I spent a red-faced, guilty few hours thinking that I would probably have to let the Breakfast Club down (the Glasgow gig was a one off,I calculated, the Club a weekly event – there would surely be another time). But then I remembered that there might be a sleeper train. And sure enough there was. You can leave Glasgow at 11.40 in the evening, after a nice dinner, and chug into London Euston before 7.00 am the next morning. That gives plenty of time to get over to Hammersmith for breakfast. Problem solved, minus the red face.
So, on Thursday at 8.00 am I caught the train to Peterborough, to pick up the express to Glasgow. It turned out to be a dream of a journey, with free wi-fi throughout and plenty of table space. A mobile office in other words – where I got on with the industrial quantities of marking I had to do, in an uninterrupted 5 hours. (Though recent reports suggest that the days of being able to get any food and drink on these National Express trains are numbered . . . 5 hours without a bite?!)
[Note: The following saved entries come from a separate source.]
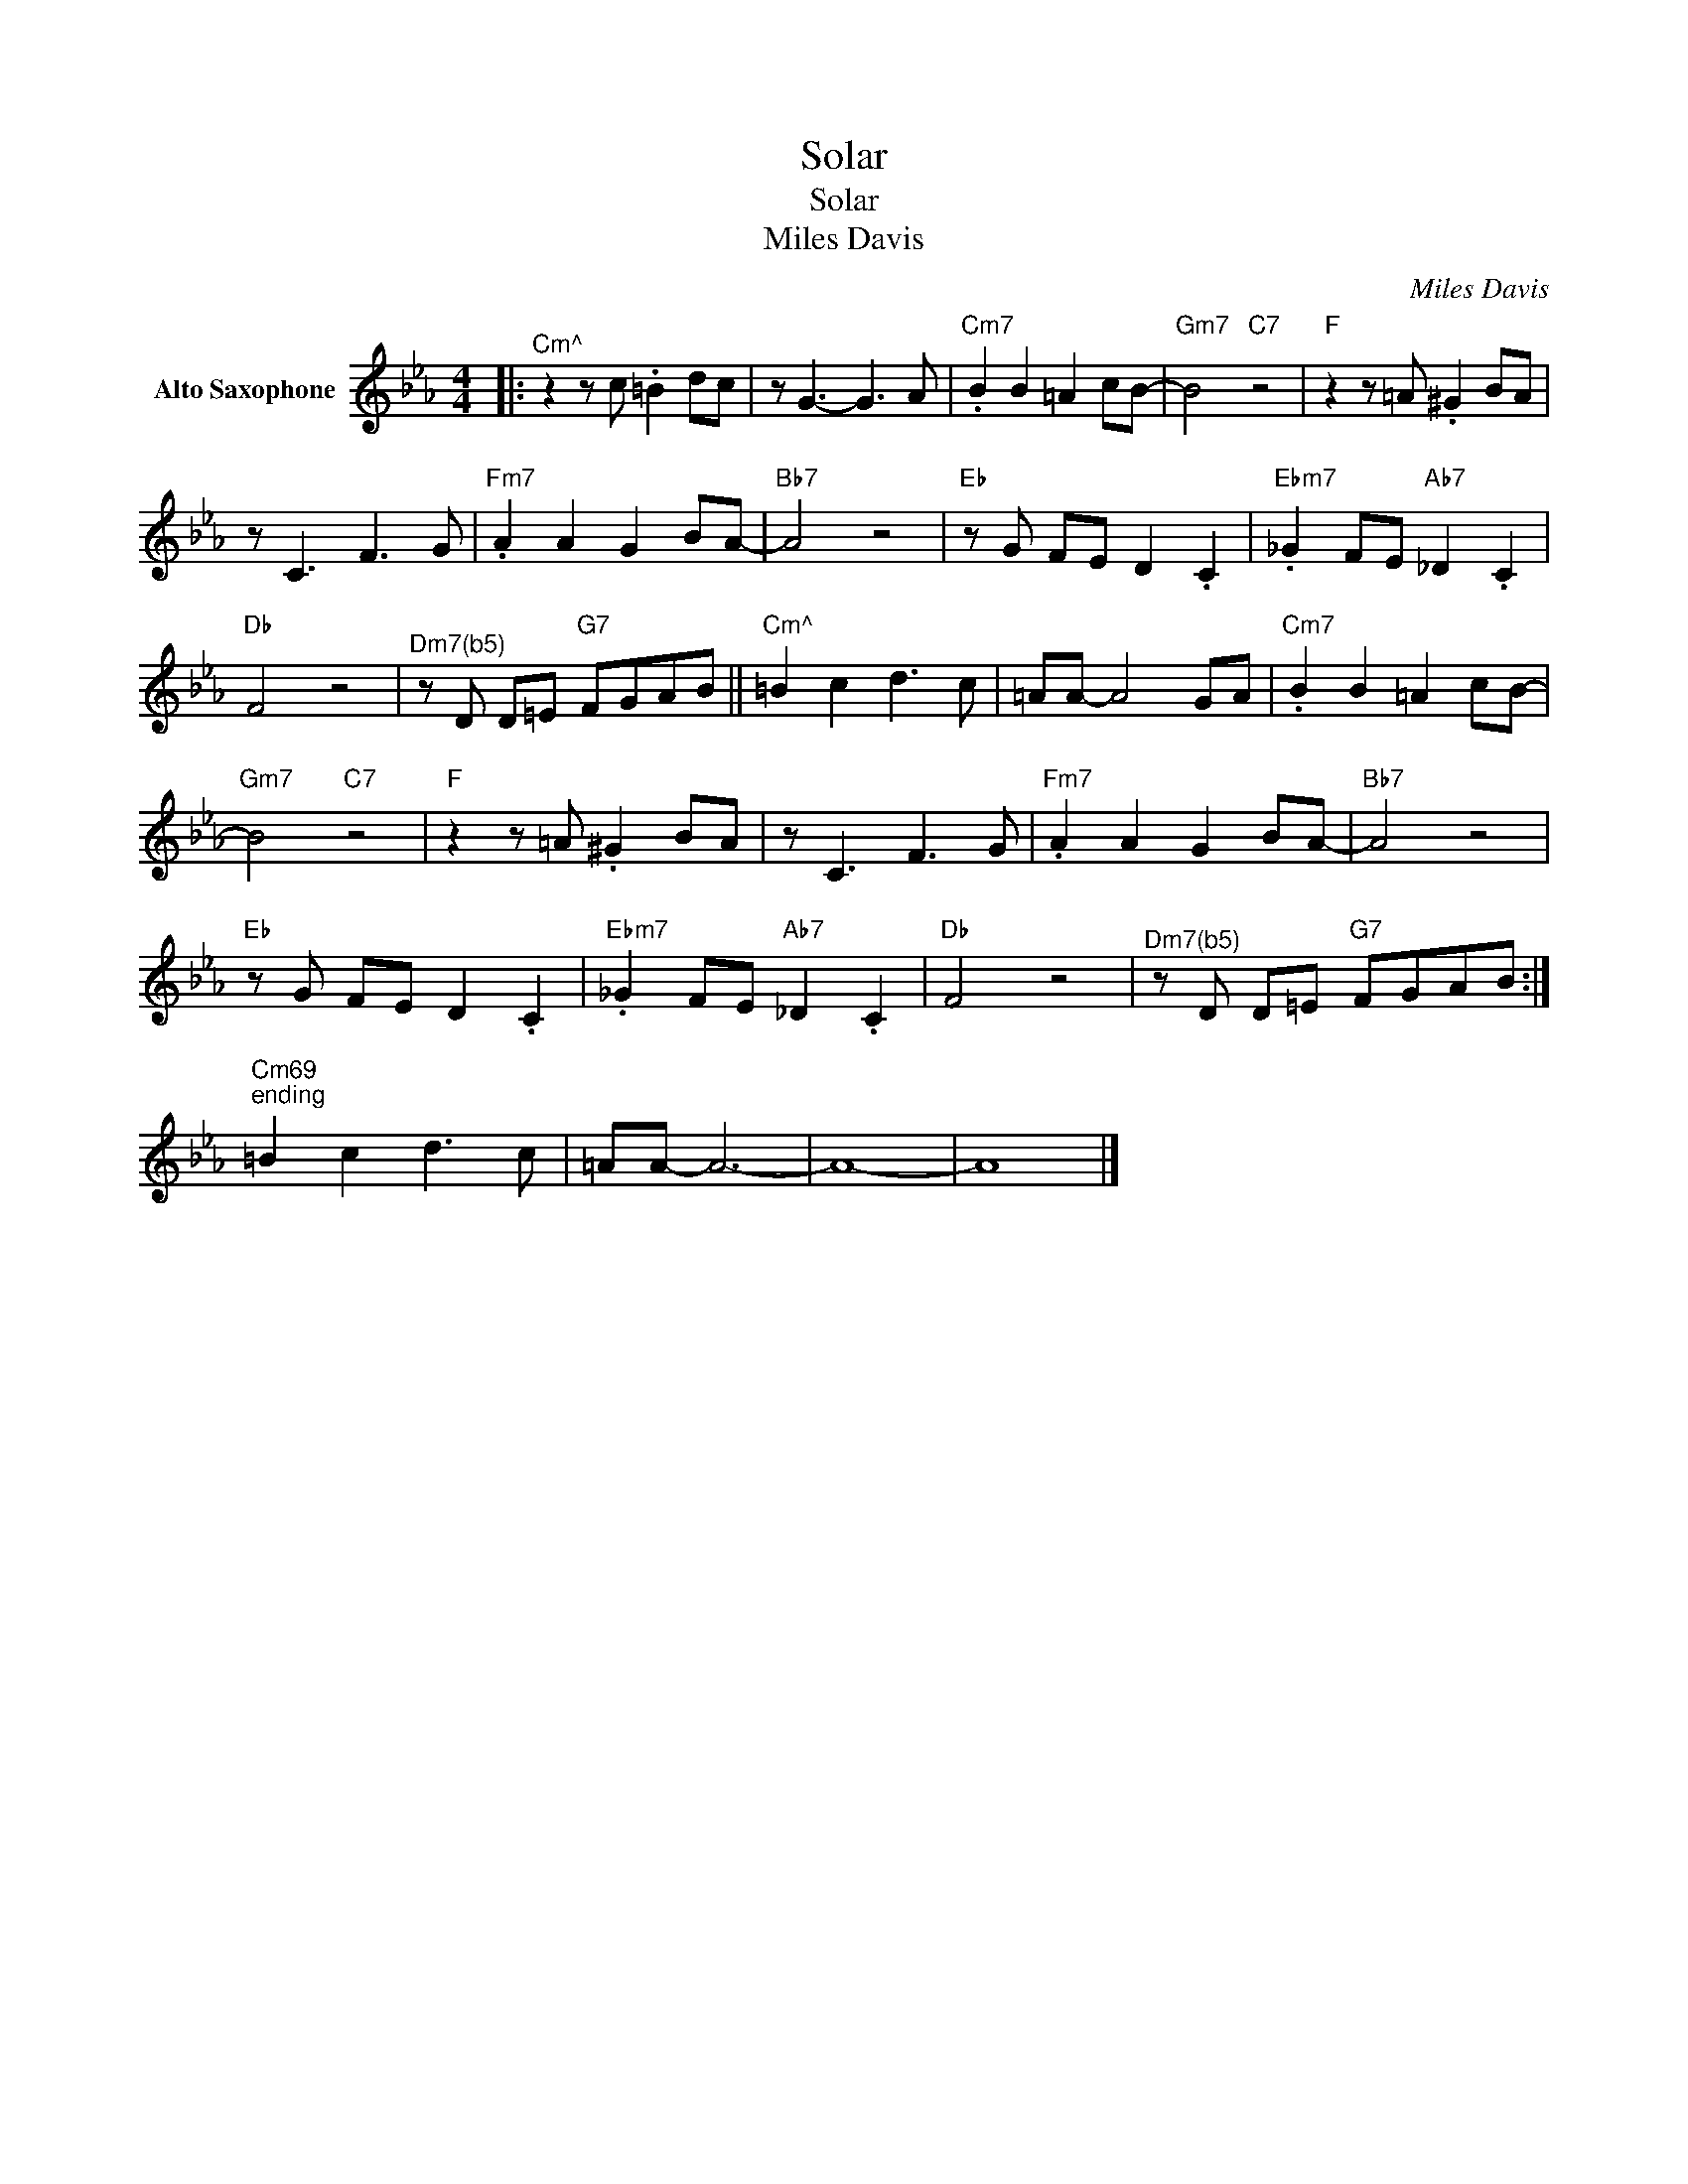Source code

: X:1
T:Solar
T:Solar
T:Miles Davis
C:Miles Davis
Z:All Rights Reserved
L:1/8
M:4/4
K:Eb
V:1 treble nm="Alto Saxophone"
%%MIDI program 5
V:1
|:"^Cm^" z2 z c .=B2 dc | z G3- G3 A |"Cm7" .B2 B2 =A2 cB- |"Gm7" B4"C7" z4 |"F" z2 z =A .^G2 BA | %5
 z C3 F3 G |"Fm7" .A2 A2 G2 BA- |"Bb7" A4 z4 |"Eb" z G FE D2 .C2 |"Ebm7" ._G2 FE"Ab7" _D2 .C2 | %10
"Db" F4 z4 |"^Dm7(b5)" z D D=E"G7" FGAB ||"^Cm^" =B2 c2 d3 c | =AA- A4 GA |"Cm7" .B2 B2 =A2 cB- | %15
"Gm7" B4"C7" z4 |"F" z2 z =A .^G2 BA | z C3 F3 G |"Fm7" .A2 A2 G2 BA- |"Bb7" A4 z4 | %20
"Eb" z G FE D2 .C2 |"Ebm7" ._G2 FE"Ab7" _D2 .C2 |"Db" F4 z4 |"^Dm7(b5)" z D D=E"G7" FGAB :| %24
"Cm69""^ending" =B2 c2 d3 c | =AA- A6- | A8- | A8 |] %28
My terrible confession is that, in all my 54 years, I have never once been to Glasgow before (in fact much of Scotland has been a no go zone for me – though a series of lectures in Aberdeen in the autumn looks set to fix that). So when I discovered that I had over an hour between getting to the Faculty of Arts and having to start the lecture preliminaries, I decided I had to see something.
Many of Glasgow’s high-spots seemed too far away. But just on the doorstep was the University’s Hunterian Museum and Art Gallery.
The Art Gallery was my first stop, because I wanted to see the Whistler paintings. They have a collection of over 80 of his oil paintings, plus many more drawings and etchings – bequeathed to the University by Whistler’s sister-in-law. The full-length portraits of women were just amazing – and nearly enough for the afternoon, I thought.
But then I thought that it was stupid to come all that way and not see the Museum as well, so I crossed the road to the other half of the collection. Thanks heavens I did.
Like the Art Gallery, the nucleus of this is the collection of the eighteenth-century scientist, medic and antiquarian William Hunter. Hunter’s original museum building has long been demolished, and the current display is in its nineteenth-century home – on the fourth floor of a university building.
It has only recently been revamped – and it is one of the most imaginative and beautiful of any contemporary museum installation I’ve seen. (I’ve often thought of having a mini-series within this blog, featuring ‘great museums that you might not know’ – but never quite got round to it. This Museum would certainly be in that top-ten.)
What the designers have done so brilliantly (and the photos in this post hardly capture it) is keep the feeling of an old cabinet of curiosities, but redisplayed with an entirely modern feel. It has the same mixture of strange objects of different periods, the same odd juxtapositions and the same spotlighting of ‘curious’ pieces (I was especially taken with the piece of the tree under which Dr Livingstone’s heart had been buried.) But in the new Hunterian, that’s all done with up to the minute technologies, lighting and Perspex – so you can actually see the stuff as well. Brilliant.
I got back in time to do the lecture, have a wonderful dinner (no alcohol for Beard who is on her Lenten abstinent regime) and reach the train soon after 11.00. The sleeper doesn’t have quite the romantic feel of the old continental Wagon Lits, but since I have ‘form’ on those I wasn’t too disappointed. And there was no wi-fi for late night web-surfers and e-mailers. But I had a nice single berth, and a wake-up call with a cup of coffee (breakfast too if you wanted it) when I chose. There was a ‘lounge’ for those who fancied a Scotch – but I thought that might be too much of a temptation.
It was wonderfully easy to sleep – partly, I think, because the train went very sedately for the first few hours and only speeded up when we were an hour or so from Euston.
When I got out and caught a cab to Hammersmith, the cab driver told me that he’s once picked up one of the sleeper train drivers, who had been doing the run for 30 years, sleeping during the day in a hotel near King’s Cross.
Anyway the end of the story is that I got to school well in time, and we had a great hour or so (well I thought it was great -- hope the Club did) talking about Pompeii. And here in the pic is the proof – it’s MB about to spout!.